Author Howard Eisenberg has just released "The Amazing Adventures of Super Dreidel," the first in a new and unique series of Write Your Own Ending books from Mascot Books. Within the pages, Howard Eisenberg invites young readers to become writers and his co-authors, releasing a burst of creativity and imagination within each child.
"The Amazing Adventures of Super Dreidel" involves two protagonists, Rachel and her brother Randy, who to their surprise, built a Super Dreidel for Hanukkah that on its test flight would spin them thousands of years back in time. The Super Dreidel helps them fight along with the Maccabees to win a war against the Greeks. When Super Dreidel crashes, the siblings need to figure out how to get home to Mom, Dad, and their dog, Spot.
The book's charming light verse may be read by the impatient reader in one evening or, like Hanukkah candles, be enjoyed slowly, read each night in eight individually glowing portions -- by young readers themselves or to younger children by parents and teachers. Published just in time for Hanukkah, the books have two blank pages bound into them near the end. A Greek fighting elephant is about to flatten them like potato pancakes after Super Dreidel, powered by their mother's blender, crashes. That's where kids (if necessary with help from parents or teachers) can write their own endings.
After they've successfully pushed their Imagination Buttons, the author invites readers to send their original endings to sirhowardeisenberg@gmail.com. The three best will win copies of his next Write Your Own Ending book -- The Dinosaur in the Elevator -- due out in March, 2020. His introduction to this first book ends with, "Hmm, you might want to write an ending for that book, too."
Howard Eisenberg has been a writer for 75 years (since WWII) and has written the Guess Who Zoo series and several other children's books, a half-dozen books for adults, more than 100 magazine articles, and a musical, much of it with his late wife, Arlene, who co-wrote the original What to Expect books with their daughter, Heidi Murkoff. Asked why he switched to writing children's books, the 93-year-old author replies, "It keeps me young."

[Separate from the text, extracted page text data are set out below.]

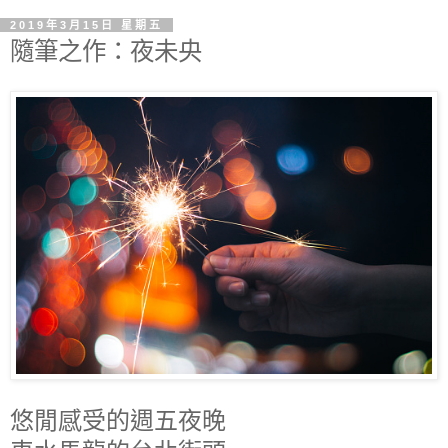
2019年3月15日 星期五
隨筆之作：夜未央
悠閒感受的週五夜晚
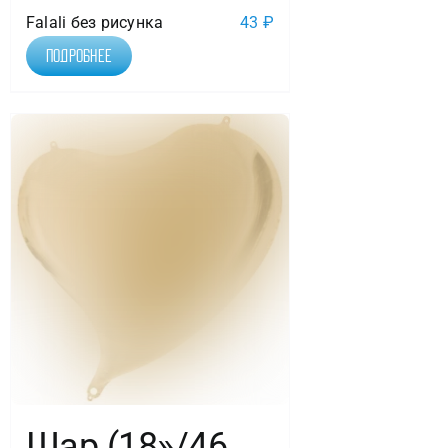
Falali без рисунка
43
₽
Подробнее
Шар (18»/46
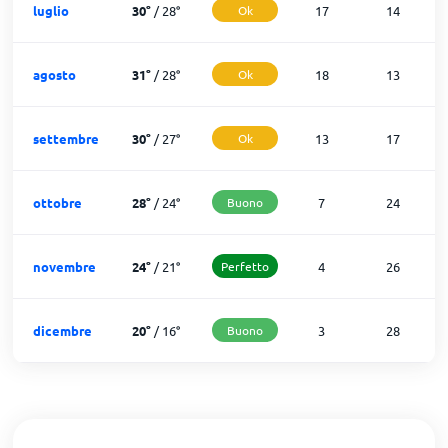
luglio
30
°
/
28
°
Ok
17
14
agosto
31
°
/
28
°
Ok
18
13
settembre
30
°
/
27
°
Ok
13
17
ottobre
28
°
/
24
°
Buono
7
24
novembre
24
°
/
21
°
Perfetto
4
26
dicembre
20
°
/
16
°
Buono
3
28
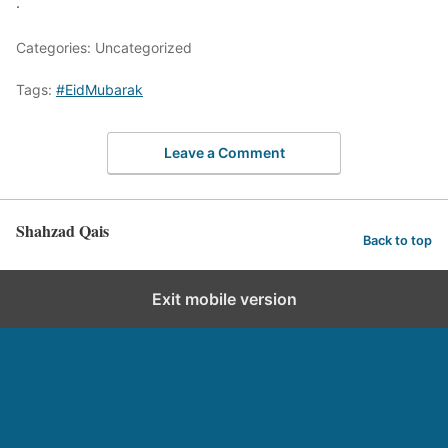
.
Categories: Uncategorized
Tags:
#EidMubarak
Leave a Comment
Shahzad Qais
Back to top
Exit mobile version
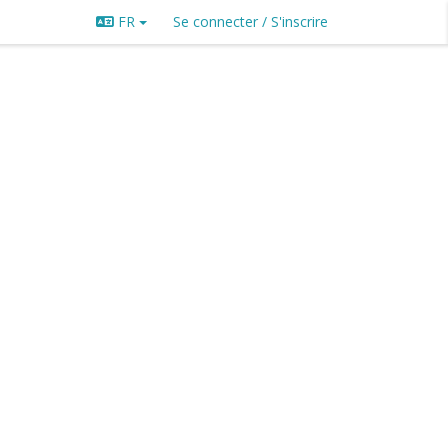
FR
Se connecter / S'inscrire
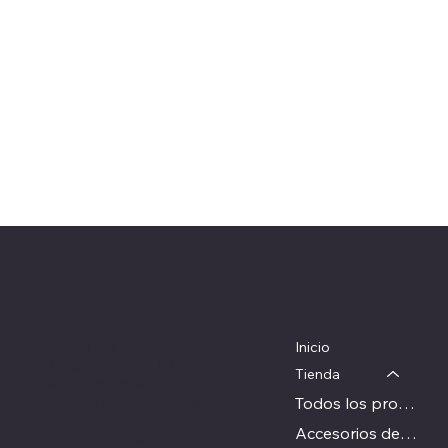
Herrajes Delta
Menú
Ubicación
Colorado 1782
Inicio
WhatsApp: 097 983 049
Tienda
Teléfono: 22054326
Todos los productos
herrajesdelta@adinet.com.uy
Accesorios de carpinteria
Horarios: Lunes a viernes: 09 a 17 hs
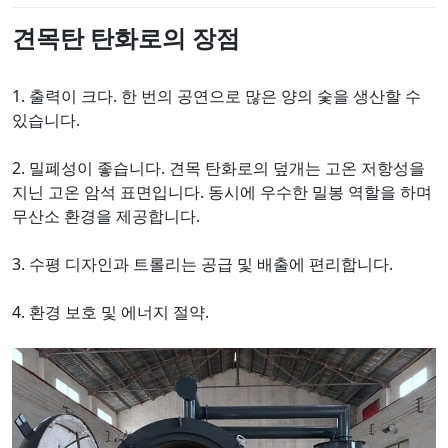
견목탄 탄화로의 장점
1. 출력이 크다. 한 번의 공연으로 많은 양의 숯을 생산할 수
있습니다.
2. 밀폐성이 좋습니다. 견목 탄화로의 덮개는 고온 저항성을
지닌 고온 암석 표면입니다. 동시에 우수한 밀봉 역할을 하며
무산소 환경을 제공합니다.
3. 수평 디자인과 트롤리는 공급 및 배출에 편리합니다.
4. 환경 보호 및 에너지 절약.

Eisenberg began writing at the end of WWII as an 18-year-old with his infantry company in a former SS barracks in Germany. Because he had had two years of college and was presumed to be literate, Captain Ingraham pointed to a mimeo machine the Germans had left behind and ordered him to write a newspaper "for morale." Howard completed his first interviews and "The Co. K Rifleman" was born. His first published magazine article: "I Fell 2,000 Feet and Lived" for Flying Magazine when a stunt parachutist's chute failed to open in upstate New York. Fifty years later, Flying reprinted it in a series of "The Best of Flying." Eisenberg has written hundreds of magazine articles since, jointly bylined after marriage as "By Arlene and Howard Eisenberg" in Saturday Evening Post, Parade, Reader's Digest, Cosmopolitan, McCall's, Sports Illustrated and many other magazines, including book excerpts in the New York Times Magazine and elsewhere. The pair wrote five books together (including a college health textbook (until their daughter, Heidi Murkoff, kidnapped her to co-author the original "What to Expect When You're Expecting" and other remarkably successful books that followed in the series.) Howard started solo writing with "A Funny Thing Happened on the Way to Cooperstown" and "It's Never Too Late to Date" and has since written lyrics for a "Guess Who Zoo" CD and a "Fun that Educates" children's book series (Mascot) that includes Guess Who Zoo, Guess Who Farm, and Guess Who Neighborhood. Howard has also written "Adorable Scoundrels" and a musical titled “Million Dollar Bet.”